* [What you have to do]: Each line of the entries below that includes "LIST" belongs in your answer.

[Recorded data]
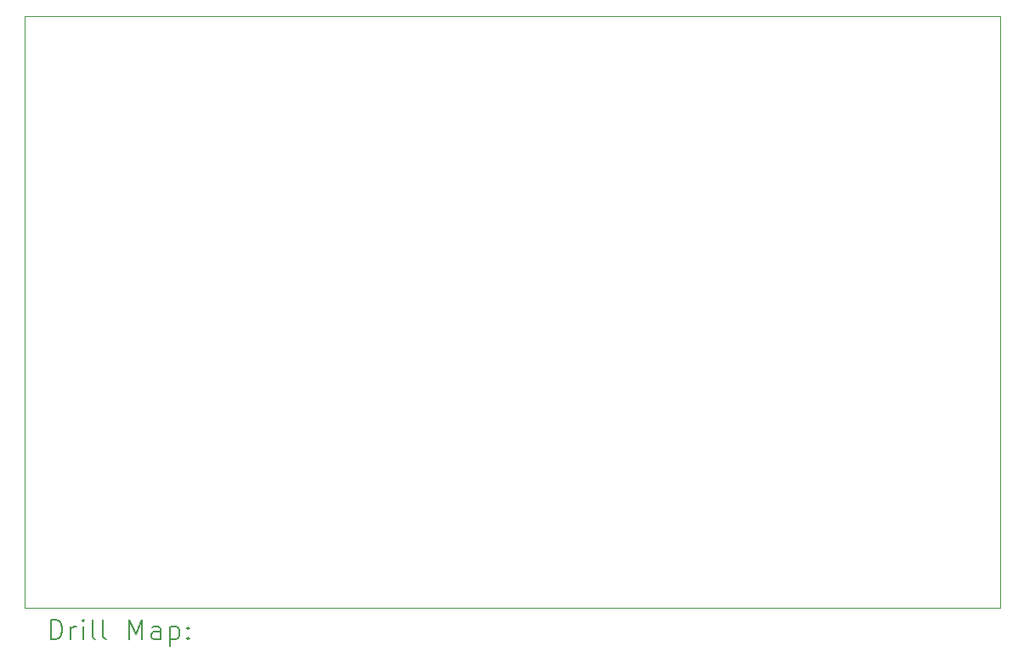
<source format=gbr>
%TF.GenerationSoftware,KiCad,Pcbnew,8.0.2*%
%TF.CreationDate,2024-10-18T13:00:18-07:00*%
%TF.ProjectId,ArmLEDsPrototype,41726d4c-4544-4735-9072-6f746f747970,rev?*%
%TF.SameCoordinates,Original*%
%TF.FileFunction,Drillmap*%
%TF.FilePolarity,Positive*%
%FSLAX45Y45*%
G04 Gerber Fmt 4.5, Leading zero omitted, Abs format (unit mm)*
G04 Created by KiCad (PCBNEW 8.0.2) date 2024-10-18 13:00:18*
%MOMM*%
%LPD*%
G01*
G04 APERTURE LIST*
%ADD10C,0.050000*%
%ADD11C,0.200000*%
G04 APERTURE END LIST*
D10*
X8001000Y-7493000D02*
X17716500Y-7493000D01*
X17716500Y-13398500D01*
X8001000Y-13398500D01*
X8001000Y-7493000D01*
D11*
X8259277Y-13712484D02*
X8259277Y-13512484D01*
X8259277Y-13512484D02*
X8306896Y-13512484D01*
X8306896Y-13512484D02*
X8335467Y-13522008D01*
X8335467Y-13522008D02*
X8354515Y-13541055D01*
X8354515Y-13541055D02*
X8364039Y-13560103D01*
X8364039Y-13560103D02*
X8373562Y-13598198D01*
X8373562Y-13598198D02*
X8373562Y-13626769D01*
X8373562Y-13626769D02*
X8364039Y-13664865D01*
X8364039Y-13664865D02*
X8354515Y-13683912D01*
X8354515Y-13683912D02*
X8335467Y-13702960D01*
X8335467Y-13702960D02*
X8306896Y-13712484D01*
X8306896Y-13712484D02*
X8259277Y-13712484D01*
X8459277Y-13712484D02*
X8459277Y-13579150D01*
X8459277Y-13617246D02*
X8468801Y-13598198D01*
X8468801Y-13598198D02*
X8478324Y-13588674D01*
X8478324Y-13588674D02*
X8497372Y-13579150D01*
X8497372Y-13579150D02*
X8516420Y-13579150D01*
X8583086Y-13712484D02*
X8583086Y-13579150D01*
X8583086Y-13512484D02*
X8573563Y-13522008D01*
X8573563Y-13522008D02*
X8583086Y-13531531D01*
X8583086Y-13531531D02*
X8592610Y-13522008D01*
X8592610Y-13522008D02*
X8583086Y-13512484D01*
X8583086Y-13512484D02*
X8583086Y-13531531D01*
X8706896Y-13712484D02*
X8687848Y-13702960D01*
X8687848Y-13702960D02*
X8678324Y-13683912D01*
X8678324Y-13683912D02*
X8678324Y-13512484D01*
X8811658Y-13712484D02*
X8792610Y-13702960D01*
X8792610Y-13702960D02*
X8783086Y-13683912D01*
X8783086Y-13683912D02*
X8783086Y-13512484D01*
X9040229Y-13712484D02*
X9040229Y-13512484D01*
X9040229Y-13512484D02*
X9106896Y-13655341D01*
X9106896Y-13655341D02*
X9173563Y-13512484D01*
X9173563Y-13512484D02*
X9173563Y-13712484D01*
X9354515Y-13712484D02*
X9354515Y-13607722D01*
X9354515Y-13607722D02*
X9344991Y-13588674D01*
X9344991Y-13588674D02*
X9325944Y-13579150D01*
X9325944Y-13579150D02*
X9287848Y-13579150D01*
X9287848Y-13579150D02*
X9268801Y-13588674D01*
X9354515Y-13702960D02*
X9335467Y-13712484D01*
X9335467Y-13712484D02*
X9287848Y-13712484D01*
X9287848Y-13712484D02*
X9268801Y-13702960D01*
X9268801Y-13702960D02*
X9259277Y-13683912D01*
X9259277Y-13683912D02*
X9259277Y-13664865D01*
X9259277Y-13664865D02*
X9268801Y-13645817D01*
X9268801Y-13645817D02*
X9287848Y-13636293D01*
X9287848Y-13636293D02*
X9335467Y-13636293D01*
X9335467Y-13636293D02*
X9354515Y-13626769D01*
X9449753Y-13579150D02*
X9449753Y-13779150D01*
X9449753Y-13588674D02*
X9468801Y-13579150D01*
X9468801Y-13579150D02*
X9506896Y-13579150D01*
X9506896Y-13579150D02*
X9525944Y-13588674D01*
X9525944Y-13588674D02*
X9535467Y-13598198D01*
X9535467Y-13598198D02*
X9544991Y-13617246D01*
X9544991Y-13617246D02*
X9544991Y-13674388D01*
X9544991Y-13674388D02*
X9535467Y-13693436D01*
X9535467Y-13693436D02*
X9525944Y-13702960D01*
X9525944Y-13702960D02*
X9506896Y-13712484D01*
X9506896Y-13712484D02*
X9468801Y-13712484D01*
X9468801Y-13712484D02*
X9449753Y-13702960D01*
X9630705Y-13693436D02*
X9640229Y-13702960D01*
X9640229Y-13702960D02*
X9630705Y-13712484D01*
X9630705Y-13712484D02*
X9621182Y-13702960D01*
X9621182Y-13702960D02*
X9630705Y-13693436D01*
X9630705Y-13693436D02*
X9630705Y-13712484D01*
X9630705Y-13588674D02*
X9640229Y-13598198D01*
X9640229Y-13598198D02*
X9630705Y-13607722D01*
X9630705Y-13607722D02*
X9621182Y-13598198D01*
X9621182Y-13598198D02*
X9630705Y-13588674D01*
X9630705Y-13588674D02*
X9630705Y-13607722D01*
M02*

</source>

* [Answer box]:
G04 APERTURE LIST*
G04 APERTURE END LIST*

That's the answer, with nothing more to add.